After you’ve fixed this problem by for example adding the docstring “””Implement the cool new feature””” at the top of the new file, you just have to add the new version to the staging area again and re-attempt the commit which should now succeed:

$ git add hydromt/new_feature.py
$ git commit -m "The feature you've all been waiting for."
Trim Trailing Whitespace.................................................Passed
Fix End of Files.........................................................Passed
Check Yaml...........................................(no files to check)Skipped
Check for added large files..............................................Passed
Check python ast.........................................................Passed
Check JSON...........................................(no files to check)Skipped
Debug Statements (Python)................................................Passed
Mixed line ending........................................................Passed
Format YAML files....................................(no files to check)Skipped
ruff.....................................................................Passed
[linting a5e9b683] The feature you've all been waiting for.
 1 file changed, 4 insertions(+)
 create mode 100644 hydromt/new_feature.py

Now you can push your commit as normal.

From time to time you might see comments like these:

import rioxarray # noqa: F401

The noqa is instructing the linters to ignore the specified rule for the line in question. Whenever possible, we try to avoid using these but it’s not always possible. The full list of rules can be found here: Ruff Rules Section Some common ones are:

E501: Line too long.
F401: Unused import.
D102: Public methods should have docstrings.

Test and CI#

We use pytest for testing and github actions for CI. - Unit tests are mandatory for new methods and workflows and integration tests are highly recommended for various - All tests should be contained in the tests directory in functions named test_*. - We use CodeCov to monitor the coverage of the tests and aim for high (>90%) coverage. This is work in progress. - Checkout this comprehensive guide to pytest for more info and tips.

Running the tests#

HydroMT’s tests live in the tests folder and generally match the main package layout. Test should be run from the tests folder.
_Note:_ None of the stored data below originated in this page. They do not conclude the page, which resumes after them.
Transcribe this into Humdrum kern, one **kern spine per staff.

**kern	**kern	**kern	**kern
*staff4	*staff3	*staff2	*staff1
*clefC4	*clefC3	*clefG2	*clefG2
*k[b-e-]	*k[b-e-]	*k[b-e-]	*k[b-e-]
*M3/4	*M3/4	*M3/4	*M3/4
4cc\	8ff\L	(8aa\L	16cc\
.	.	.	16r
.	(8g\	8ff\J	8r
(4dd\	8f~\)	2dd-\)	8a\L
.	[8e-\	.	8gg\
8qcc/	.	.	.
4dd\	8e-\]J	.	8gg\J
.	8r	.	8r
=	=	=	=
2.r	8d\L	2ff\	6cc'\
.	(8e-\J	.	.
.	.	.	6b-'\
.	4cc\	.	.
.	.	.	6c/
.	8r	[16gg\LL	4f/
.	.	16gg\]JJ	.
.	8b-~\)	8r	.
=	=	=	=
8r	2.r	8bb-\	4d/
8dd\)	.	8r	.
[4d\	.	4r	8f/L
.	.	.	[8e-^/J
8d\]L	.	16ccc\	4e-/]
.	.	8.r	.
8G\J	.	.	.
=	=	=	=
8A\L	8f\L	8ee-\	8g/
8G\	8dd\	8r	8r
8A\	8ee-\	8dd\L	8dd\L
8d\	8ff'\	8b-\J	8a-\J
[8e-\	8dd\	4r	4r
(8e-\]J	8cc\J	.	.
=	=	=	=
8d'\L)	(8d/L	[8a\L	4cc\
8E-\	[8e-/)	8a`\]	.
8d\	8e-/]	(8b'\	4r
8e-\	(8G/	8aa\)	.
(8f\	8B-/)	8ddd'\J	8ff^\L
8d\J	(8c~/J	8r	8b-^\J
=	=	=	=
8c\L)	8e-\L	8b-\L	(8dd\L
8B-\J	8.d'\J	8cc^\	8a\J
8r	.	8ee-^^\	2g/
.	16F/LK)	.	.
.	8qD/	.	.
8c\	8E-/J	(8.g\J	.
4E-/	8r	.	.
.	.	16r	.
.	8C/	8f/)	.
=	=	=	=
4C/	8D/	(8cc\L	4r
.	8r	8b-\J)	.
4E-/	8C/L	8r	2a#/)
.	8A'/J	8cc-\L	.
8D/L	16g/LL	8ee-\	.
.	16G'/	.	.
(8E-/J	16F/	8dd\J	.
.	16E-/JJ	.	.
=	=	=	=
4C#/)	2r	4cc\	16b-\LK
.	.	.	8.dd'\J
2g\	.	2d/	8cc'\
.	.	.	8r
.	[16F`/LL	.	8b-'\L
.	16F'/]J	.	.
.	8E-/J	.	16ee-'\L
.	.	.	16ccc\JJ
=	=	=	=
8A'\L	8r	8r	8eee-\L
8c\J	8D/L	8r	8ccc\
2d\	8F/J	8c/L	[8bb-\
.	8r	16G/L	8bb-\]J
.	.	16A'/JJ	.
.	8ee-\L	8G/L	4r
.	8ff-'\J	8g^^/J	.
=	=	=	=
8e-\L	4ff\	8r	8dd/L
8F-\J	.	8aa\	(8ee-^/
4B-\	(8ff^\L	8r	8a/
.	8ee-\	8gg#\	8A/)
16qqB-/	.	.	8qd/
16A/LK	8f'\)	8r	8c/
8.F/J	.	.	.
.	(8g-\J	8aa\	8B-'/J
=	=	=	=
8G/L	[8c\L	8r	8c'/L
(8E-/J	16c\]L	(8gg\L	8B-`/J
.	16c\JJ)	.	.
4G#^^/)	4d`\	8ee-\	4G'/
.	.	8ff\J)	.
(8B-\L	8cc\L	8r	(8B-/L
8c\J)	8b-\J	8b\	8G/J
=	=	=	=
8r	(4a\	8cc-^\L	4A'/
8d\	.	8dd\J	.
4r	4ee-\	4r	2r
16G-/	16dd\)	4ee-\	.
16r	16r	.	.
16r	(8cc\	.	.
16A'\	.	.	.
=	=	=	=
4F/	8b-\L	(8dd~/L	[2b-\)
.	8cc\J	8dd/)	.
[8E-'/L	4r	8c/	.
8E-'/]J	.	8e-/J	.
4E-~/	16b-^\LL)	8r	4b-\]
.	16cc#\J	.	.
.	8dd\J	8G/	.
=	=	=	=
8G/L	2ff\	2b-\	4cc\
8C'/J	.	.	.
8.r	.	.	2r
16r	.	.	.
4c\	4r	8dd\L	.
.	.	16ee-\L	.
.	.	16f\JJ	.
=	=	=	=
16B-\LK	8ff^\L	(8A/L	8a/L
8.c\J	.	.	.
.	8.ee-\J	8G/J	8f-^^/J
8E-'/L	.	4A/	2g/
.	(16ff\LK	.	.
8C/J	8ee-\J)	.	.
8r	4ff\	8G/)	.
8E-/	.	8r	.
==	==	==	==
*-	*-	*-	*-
To run the entire suite and the code coverage report:

$ cd tests
$ python -m pytest --verbose --cov=hydromt --cov-report term-missing

A single test file:

$ python -m pytest --verbose test_rio.py

A single test:

$ python -m pytest --verbose test_rio.py::test_object

Creating a release#

Create a new branch with the name “release/<version>” where <version> is the version number, e.g. v0.7.0
Bump the version number (without “v”!) in the __init__.py, check and update the docs/changelog.rst file and add a short summary to the changelog for this version. Check if all dependencies in the toml are up to date. Commit all changes
Create a new documentation version in the docs/switcher.json that has the same structure as the other version entries. Please make sure the list stays sorted as this represents the ordering of the menu.
Create a tag using git tag <version>, e.g. git tag v0.7.0
Push your changes to github. To include the tag do git push origin <version>. This should trigger a test release to test.pypi.org
If all tests and the test release have succeeded, merge de branch to main.
Create a new release on github under Deltares/hydromt. Use the “generate release notes” button and copy the content of the changelog for this version on top of the release notes. This should trigger the release to PyPi.
The new PyPi package will trigger a new PR to the HydroMT feedstock repos of conda-forge. Check if all dependencies are up to date and modify the PR if necessary. Merge the PR to release the new version on conda-forge.

Note

In the next PR that get’s merged into main, the version numbers in __init__.py and the changelog should be changed to the next release with “.dev” postfix.